The favorable characteristics of F-SiFAlin-TATE with a high image quality, the kit-like labeling procedure, and the promising clinical performance enable improved logistics and diagnostic possibilities for PET imaging of NET. Our first clinical results warrant further systematic studies investigating the clinical use of F-SiFAlin-TATE in NET patients.
使用镓标记的生长抑素类似物(SSA)靶向分化良好的神经内分泌肿瘤(NET)细胞表面的生长抑素受体(SSR)的PET/CT是成像的临床参考标准。然而,基于锗/镓发生器方法的经济和后勤挑战使其相对于氟标记化合物存在劣势。在此,我们展示了新型氟标记的、靶向SSR的肽F-SiFAlin-TATE的首例人体数据。目的是比较F-SiFAlin-TATE与临床参考标准镓-多胺基多羧基-奥曲肽(Ga-DOTA-TOC)的个体内生物分布、肿瘤摄取及图像质量。
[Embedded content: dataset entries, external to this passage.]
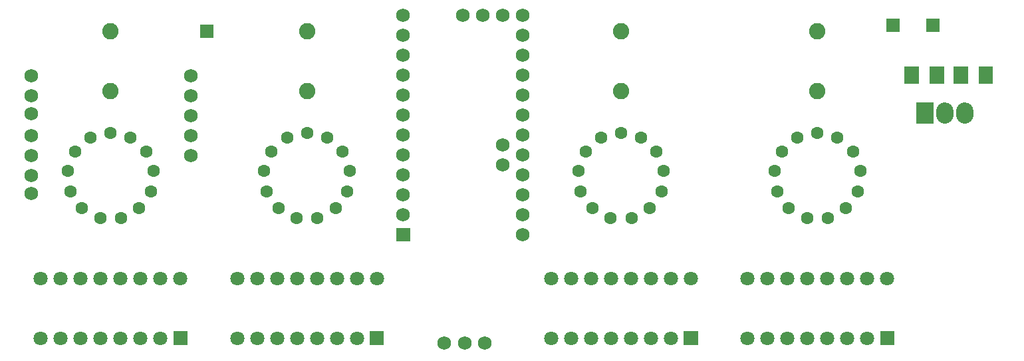
<source format=gbs>
G04 Layer: BottomSolderMaskLayer*
G04 EasyEDA v6.2.46, 2019-12-05T15:20:42+01:00*
G04 d8fcaf4132fa48e7953a627b650daf80,0734b15ce4794c74ad8cde99a471bf6c,10*
G04 Gerber Generator version 0.2*
G04 Scale: 100 percent, Rotated: No, Reflected: No *
G04 Dimensions in millimeters *
G04 leading zeros omitted , absolute positions ,3 integer and 3 decimal *
%FSLAX33Y33*%
%MOMM*%
G90*
G71D02*

%ADD30C,2.203196*%
%ADD31C,1.727200*%
%ADD34C,1.803197*%
%ADD36R,1.778000X1.778000*%
%ADD37C,1.603248*%
%ADD39C,2.082800*%

%LPD*%
G54D30*
G01X133754Y32623D02*
G01X133754Y33123D01*
G01X131214Y32623D02*
G01X131214Y33123D01*
G54D31*
G01X14882Y22633D03*
G01X14882Y24919D03*
G01X14882Y27459D03*
G01X14882Y29999D03*
G01X14882Y32793D03*
G01X14882Y37619D03*
G01X35202Y37619D03*
G01X35202Y35079D03*
G01X35202Y32539D03*
G01X35202Y29999D03*
G01X35202Y27459D03*
G01X14882Y35079D03*
G36*
G01X135544Y36597D02*
G01X135544Y38802D01*
G01X137348Y38802D01*
G01X137348Y36597D01*
G01X135544Y36597D01*
G37*
G36*
G01X132344Y36597D02*
G01X132344Y38802D01*
G01X134147Y38802D01*
G01X134147Y36597D01*
G01X132344Y36597D01*
G37*
G36*
G01X126095Y36597D02*
G01X126095Y38802D01*
G01X127899Y38802D01*
G01X127899Y36597D01*
G01X126095Y36597D01*
G37*
G36*
G01X129296Y36597D02*
G01X129296Y38802D01*
G01X131099Y38802D01*
G01X131099Y36597D01*
G01X129296Y36597D01*
G37*
G36*
G01X127571Y31522D02*
G01X127571Y34225D01*
G01X129776Y34225D01*
G01X129776Y31522D01*
G01X127571Y31522D01*
G37*
G36*
G01X122989Y3288D02*
G01X122989Y5091D01*
G01X124790Y5091D01*
G01X124790Y3288D01*
G01X122989Y3288D01*
G37*
G54D34*
G01X121349Y4190D03*
G01X118809Y4190D03*
G01X116269Y4190D03*
G01X113729Y4190D03*
G01X111189Y4190D03*
G01X108649Y4190D03*
G01X106109Y4190D03*
G01X106109Y11810D03*
G01X108649Y11810D03*
G01X111189Y11810D03*
G01X113729Y11810D03*
G01X116269Y11810D03*
G01X118809Y11810D03*
G01X121349Y11810D03*
G01X123889Y11810D03*
G36*
G01X97988Y3288D02*
G01X97988Y5091D01*
G01X99791Y5091D01*
G01X99791Y3288D01*
G01X97988Y3288D01*
G37*
G01X96349Y4190D03*
G01X93809Y4190D03*
G01X91269Y4190D03*
G01X88729Y4190D03*
G01X86189Y4190D03*
G01X83649Y4190D03*
G01X81109Y4190D03*
G01X81109Y11810D03*
G01X83649Y11810D03*
G01X86189Y11810D03*
G01X88729Y11810D03*
G01X91269Y11810D03*
G01X93809Y11810D03*
G01X96349Y11810D03*
G01X98889Y11810D03*
G36*
G01X57988Y3288D02*
G01X57988Y5091D01*
G01X59791Y5091D01*
G01X59791Y3288D01*
G01X57988Y3288D01*
G37*
G01X56350Y4190D03*
G01X53810Y4190D03*
G01X51270Y4190D03*
G01X48730Y4190D03*
G01X46190Y4190D03*
G01X43650Y4190D03*
G01X41110Y4190D03*
G01X41110Y11810D03*
G01X43650Y11810D03*
G01X46190Y11810D03*
G01X48730Y11810D03*
G01X51270Y11810D03*
G01X53810Y11810D03*
G01X56350Y11810D03*
G01X58890Y11810D03*
G36*
G01X32989Y3288D02*
G01X32989Y5091D01*
G01X34790Y5091D01*
G01X34790Y3288D01*
G01X32989Y3288D01*
G37*
G01X31350Y4190D03*
G01X28810Y4190D03*
G01X26270Y4190D03*
G01X23730Y4190D03*
G01X21190Y4190D03*
G01X18650Y4190D03*
G01X16110Y4190D03*
G01X16110Y11810D03*
G01X18650Y11810D03*
G01X21190Y11810D03*
G01X23730Y11810D03*
G01X26270Y11810D03*
G01X28810Y11810D03*
G01X31350Y11810D03*
G01X33890Y11810D03*
G54D31*
G01X72667Y3537D03*
G01X70063Y3537D03*
G01X67460Y3537D03*
G36*
G01X61389Y16516D02*
G01X61389Y18243D01*
G01X63116Y18243D01*
G01X63116Y16516D01*
G01X61389Y16516D01*
G37*
G01X62253Y19920D03*
G01X62253Y22460D03*
G01X62253Y25000D03*
G01X62253Y27540D03*
G01X62253Y30080D03*
G01X62253Y32620D03*
G01X62253Y35160D03*
G01X62253Y37700D03*
G01X62253Y40240D03*
G01X62253Y42780D03*
G01X62253Y45320D03*
G01X72413Y45320D03*
G01X74953Y45320D03*
G01X77493Y45320D03*
G01X77493Y42780D03*
G01X77493Y40240D03*
G01X77493Y37700D03*
G01X77493Y35160D03*
G01X77493Y32620D03*
G01X77493Y30080D03*
G01X77493Y27540D03*
G01X77493Y25000D03*
G01X77493Y22460D03*
G01X77493Y19920D03*
G01X77493Y17380D03*
G01X74953Y26270D03*
G01X74953Y28810D03*
G01X69873Y45320D03*
G54D36*
G01X37234Y43288D03*
G01X124610Y44050D03*
G01X129690Y44050D03*
G54D37*
G01X25000Y30334D03*
G01X27540Y29699D03*
G01X29521Y27971D03*
G01X30435Y25482D03*
G01X30130Y22891D03*
G01X28632Y20732D03*
G01X26320Y19513D03*
G01X23679Y19513D03*
G01X21367Y20732D03*
G01X19869Y22891D03*
G01X19564Y25508D03*
G01X20478Y27971D03*
G01X22460Y29699D03*
G01X50000Y30334D03*
G01X52540Y29699D03*
G01X54521Y27971D03*
G01X55435Y25482D03*
G01X55130Y22891D03*
G01X53632Y20732D03*
G01X51320Y19513D03*
G01X48679Y19513D03*
G01X46367Y20732D03*
G01X44869Y22891D03*
G01X44564Y25508D03*
G01X45478Y27971D03*
G01X47460Y29699D03*
G01X89999Y30334D03*
G01X92539Y29699D03*
G01X94521Y27971D03*
G01X95435Y25482D03*
G01X95130Y22891D03*
G01X93632Y20732D03*
G01X91320Y19513D03*
G01X88679Y19513D03*
G01X86367Y20732D03*
G01X84869Y22891D03*
G01X84564Y25508D03*
G01X85478Y27971D03*
G01X87459Y29699D03*
G01X114999Y30334D03*
G01X117539Y29699D03*
G01X119521Y27971D03*
G01X120435Y25482D03*
G01X120130Y22891D03*
G01X118632Y20732D03*
G01X116320Y19513D03*
G01X113679Y19513D03*
G01X111367Y20732D03*
G01X109869Y22891D03*
G01X109564Y25508D03*
G01X110478Y27971D03*
G01X112459Y29699D03*
G54D39*
G01X25000Y35690D03*
G01X25000Y43310D03*
G01X50000Y35690D03*
G01X50000Y43310D03*
G01X89999Y35690D03*
G01X89999Y43310D03*
G01X114999Y35690D03*
G01X114999Y43310D03*
M00*
M02*

</source>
本回顾性分析纳入了13例接受过Ga-DOTA-TOC和F-SiFAlin-TATE PET/CT检查的NET患者。我们通过测量示踪剂的SUVmean和SUVmax来比较正常器官中的生物分布以及NET病变的肿瘤摄取情况。此外,通过将肿瘤病变的SUVmean和SUVmax分别除以肝脏和脾脏的SUVmean,计算出平均和最大肿瘤与肝脏(TLR)及肿瘤与脾脏的比率(TSR)。另外,由5名不知情的阅片者对图像质量进行视觉评分,并对观察者间的一致性进行组内相关系数(ICC)分析。
与Ga-DOTA-TOC相比,F-SiFAlin-TATE的生物分布在肝脏、脾脏和肾上腺中的摄取略高,但在统计学上无显著差异。在肾脏中观察到摄取显著更高。大多数肿瘤病变中的肿瘤摄取更高,在NET常见转移部位包括肝脏(SUVmax 18.8±8.4 vs. 12.8±5.6;p<0.001)、淋巴结(SUVmax 23.8±20.7 vs. 17.4±16.1;p<0.001)和骨骼(SUVmax 16.0±10.1 vs. 10.3±5.7;p<0.01)中,F-SiFAlin-TATE的摄取显著更高。高肿瘤摄取导致了良好的TLR和TSR,与Ga-DOTA-TOC相当。对图像质量观察者间一致性的ICC分析显示一致性程度较高且几乎完美。在Ga-DOTA-TOC和F-SiFAlin-TATE PET的大多数情况下,图像质量被评为优秀。
F-SiFAlin-TATE具有良好的特性,包括高图像质量、试剂盒样标记程序以及有前景的临床性能,这使得NET的PET成像在后勤保障和诊断可能性方面得到改善。我们的首例临床结果值得进一步开展系统研究,以探究F-SiFAlin-TATE在NET患者中的临床应用。